以前にも何度かnoteネタにした、昔、学生時代に経済学を学んでいた時に思った不思議。つまり、経済学が前提とする、人間はみな等しく合理的、”正しい”選択をする、って不思議。

本当に不思議だ。人間はそんな訳、全くない。合理的の逆だ。サンタだって寒がり屋だ(ふと本屋で目にした絵本を拝借。ま、これは別に合理、非合理じゃないか・・・)。

当時の経済学いわく、人間は合理的に動く、個人差無く、例えば、100円の価値はみな同じ、乞食も億万長者も100円は100円、それに、1億円儲かるも、1億円損するも同じ、なんて前提。違和感ですよね。

もちろん学生に基礎を教えるならわかりやすくする「前提」は必要だし、複雑にしたところで、世界中にロジカルな人はほとんどいないので、どのスイッチを押してもどうなるか本当は全く分らないから、現実を受け入れたら”理論”が作れない。だから、それでは学問にならないのでしょう。”理論”無ければ学問にならず。だから、しょうがないのですね。「経済行動学」でノーベル賞が与えられるのも、その証左かなと。ダメダメ経済学をより良くしたね、って評価。

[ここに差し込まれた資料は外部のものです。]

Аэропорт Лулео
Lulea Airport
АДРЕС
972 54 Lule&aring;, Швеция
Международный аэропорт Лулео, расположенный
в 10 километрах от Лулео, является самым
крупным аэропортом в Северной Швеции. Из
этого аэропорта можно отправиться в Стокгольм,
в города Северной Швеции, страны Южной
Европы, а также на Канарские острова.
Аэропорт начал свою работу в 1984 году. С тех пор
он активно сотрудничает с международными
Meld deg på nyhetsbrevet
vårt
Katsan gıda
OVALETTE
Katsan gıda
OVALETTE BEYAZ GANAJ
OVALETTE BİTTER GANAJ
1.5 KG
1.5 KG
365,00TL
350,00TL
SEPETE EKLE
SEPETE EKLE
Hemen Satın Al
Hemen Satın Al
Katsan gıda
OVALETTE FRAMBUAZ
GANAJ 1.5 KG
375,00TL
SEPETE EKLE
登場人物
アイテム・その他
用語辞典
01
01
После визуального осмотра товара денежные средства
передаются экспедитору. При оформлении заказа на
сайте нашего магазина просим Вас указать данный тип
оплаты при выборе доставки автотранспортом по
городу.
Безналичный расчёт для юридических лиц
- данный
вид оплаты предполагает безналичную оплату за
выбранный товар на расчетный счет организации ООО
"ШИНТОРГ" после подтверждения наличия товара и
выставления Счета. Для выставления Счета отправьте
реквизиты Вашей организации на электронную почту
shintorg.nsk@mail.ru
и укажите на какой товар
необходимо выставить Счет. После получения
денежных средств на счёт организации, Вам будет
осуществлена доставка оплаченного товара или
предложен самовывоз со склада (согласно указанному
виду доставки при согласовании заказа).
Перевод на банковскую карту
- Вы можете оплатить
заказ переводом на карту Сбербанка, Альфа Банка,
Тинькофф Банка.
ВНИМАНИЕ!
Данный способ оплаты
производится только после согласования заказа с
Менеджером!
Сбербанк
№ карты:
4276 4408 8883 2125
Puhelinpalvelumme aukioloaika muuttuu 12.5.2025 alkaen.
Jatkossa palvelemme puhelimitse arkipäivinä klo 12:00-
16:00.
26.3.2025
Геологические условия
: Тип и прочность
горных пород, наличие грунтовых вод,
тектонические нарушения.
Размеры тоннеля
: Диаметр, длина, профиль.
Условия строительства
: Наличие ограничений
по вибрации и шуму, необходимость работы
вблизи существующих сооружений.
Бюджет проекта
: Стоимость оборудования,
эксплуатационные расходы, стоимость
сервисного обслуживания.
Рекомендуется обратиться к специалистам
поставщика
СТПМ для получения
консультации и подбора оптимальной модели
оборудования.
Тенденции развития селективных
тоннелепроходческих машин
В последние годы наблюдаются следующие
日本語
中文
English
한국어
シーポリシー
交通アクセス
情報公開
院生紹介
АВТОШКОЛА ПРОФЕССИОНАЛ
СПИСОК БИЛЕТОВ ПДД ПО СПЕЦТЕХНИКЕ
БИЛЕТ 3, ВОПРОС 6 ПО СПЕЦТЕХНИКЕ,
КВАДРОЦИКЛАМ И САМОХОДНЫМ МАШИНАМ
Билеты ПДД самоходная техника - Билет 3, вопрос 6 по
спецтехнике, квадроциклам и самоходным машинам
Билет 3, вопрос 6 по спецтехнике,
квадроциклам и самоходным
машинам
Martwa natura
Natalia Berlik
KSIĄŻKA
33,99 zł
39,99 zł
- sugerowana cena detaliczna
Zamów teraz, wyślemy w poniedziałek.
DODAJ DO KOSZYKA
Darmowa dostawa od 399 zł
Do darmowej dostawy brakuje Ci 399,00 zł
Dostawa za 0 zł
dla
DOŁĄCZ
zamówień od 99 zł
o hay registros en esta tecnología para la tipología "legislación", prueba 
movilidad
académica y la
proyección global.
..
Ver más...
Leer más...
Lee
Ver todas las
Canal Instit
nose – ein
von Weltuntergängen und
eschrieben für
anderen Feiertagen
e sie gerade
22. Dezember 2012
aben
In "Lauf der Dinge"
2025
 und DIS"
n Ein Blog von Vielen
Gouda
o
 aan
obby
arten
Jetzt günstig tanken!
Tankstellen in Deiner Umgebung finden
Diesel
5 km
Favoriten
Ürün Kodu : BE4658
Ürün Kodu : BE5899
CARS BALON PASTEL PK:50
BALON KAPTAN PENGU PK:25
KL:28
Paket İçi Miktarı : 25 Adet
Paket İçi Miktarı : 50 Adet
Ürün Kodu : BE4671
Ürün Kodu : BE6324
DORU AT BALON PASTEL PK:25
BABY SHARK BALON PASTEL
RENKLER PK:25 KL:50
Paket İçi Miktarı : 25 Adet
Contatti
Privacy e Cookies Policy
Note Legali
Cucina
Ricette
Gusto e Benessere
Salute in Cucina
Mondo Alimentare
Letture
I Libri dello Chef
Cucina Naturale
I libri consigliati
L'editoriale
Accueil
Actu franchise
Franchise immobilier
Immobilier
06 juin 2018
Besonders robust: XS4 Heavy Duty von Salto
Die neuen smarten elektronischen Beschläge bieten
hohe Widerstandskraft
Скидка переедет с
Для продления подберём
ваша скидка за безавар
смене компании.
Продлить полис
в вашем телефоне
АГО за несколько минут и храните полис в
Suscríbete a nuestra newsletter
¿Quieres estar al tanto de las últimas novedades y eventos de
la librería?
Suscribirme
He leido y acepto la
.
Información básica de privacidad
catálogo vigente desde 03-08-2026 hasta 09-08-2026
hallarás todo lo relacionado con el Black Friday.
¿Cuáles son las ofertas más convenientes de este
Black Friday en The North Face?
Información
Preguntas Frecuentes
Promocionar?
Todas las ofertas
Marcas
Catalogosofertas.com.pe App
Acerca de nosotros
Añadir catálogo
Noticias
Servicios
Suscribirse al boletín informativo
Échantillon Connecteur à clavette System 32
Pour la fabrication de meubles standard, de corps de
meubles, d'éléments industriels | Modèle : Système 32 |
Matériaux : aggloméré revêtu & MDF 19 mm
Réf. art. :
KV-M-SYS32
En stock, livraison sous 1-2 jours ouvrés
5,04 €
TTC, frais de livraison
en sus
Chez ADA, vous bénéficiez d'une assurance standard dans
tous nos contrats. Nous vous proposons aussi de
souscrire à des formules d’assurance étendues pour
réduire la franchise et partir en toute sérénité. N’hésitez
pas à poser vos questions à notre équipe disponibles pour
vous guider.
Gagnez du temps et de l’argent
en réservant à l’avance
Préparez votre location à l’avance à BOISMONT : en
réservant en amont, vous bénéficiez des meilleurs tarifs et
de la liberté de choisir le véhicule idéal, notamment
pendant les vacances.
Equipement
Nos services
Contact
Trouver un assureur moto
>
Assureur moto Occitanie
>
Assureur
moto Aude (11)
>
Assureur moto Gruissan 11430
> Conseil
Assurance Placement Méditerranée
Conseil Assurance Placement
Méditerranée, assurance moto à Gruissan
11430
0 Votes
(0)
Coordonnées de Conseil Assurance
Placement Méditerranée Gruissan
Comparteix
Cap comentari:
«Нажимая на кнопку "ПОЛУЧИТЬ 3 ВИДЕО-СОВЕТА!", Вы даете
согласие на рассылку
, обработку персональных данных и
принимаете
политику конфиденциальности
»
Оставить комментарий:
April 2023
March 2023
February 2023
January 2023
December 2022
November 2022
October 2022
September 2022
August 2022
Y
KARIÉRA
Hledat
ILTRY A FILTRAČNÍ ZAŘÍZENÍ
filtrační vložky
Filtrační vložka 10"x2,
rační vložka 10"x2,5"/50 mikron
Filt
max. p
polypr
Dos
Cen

先日、海外赴任する先輩と、日本企業の海外M&Aの8割は失敗と定義されるね、って会話。ま、いつ時点で、投資額がどう減損したら失敗とするのか、って定義次第だけど、ま、詳細は横において置き、ざっくり、まぁ、海外の会社を買うなんて、とてもとても難しいということです。

でも、時間を買う、売上を増やす、もしかしたら化けることを夢見て、自分の判断は他の人とは違って正しいんだ、と勘違いして、経営者は海外買収が比較的好きですね。投資する金があるんだから、いいじゃない。ま、「ドブに捨てる結果かもだけど、今は金があるんだからマインド」ですね。上述の経済学が前提とする人間像とは違いますね。合理的ではないですから。

同じくベンチャー企業なんてほとんど失敗です。5年生き残れるのは10-15%、20年になると1%を切ります。20年もたってベンチャーって呼ばれるってなんだ?って思うけど。とは言いながら、今、ボクも後輩が創業したベンチャーと言われる会社に縁あって所属しております。ま、バラ色なことは全くもってないですね。いつ消えるのか。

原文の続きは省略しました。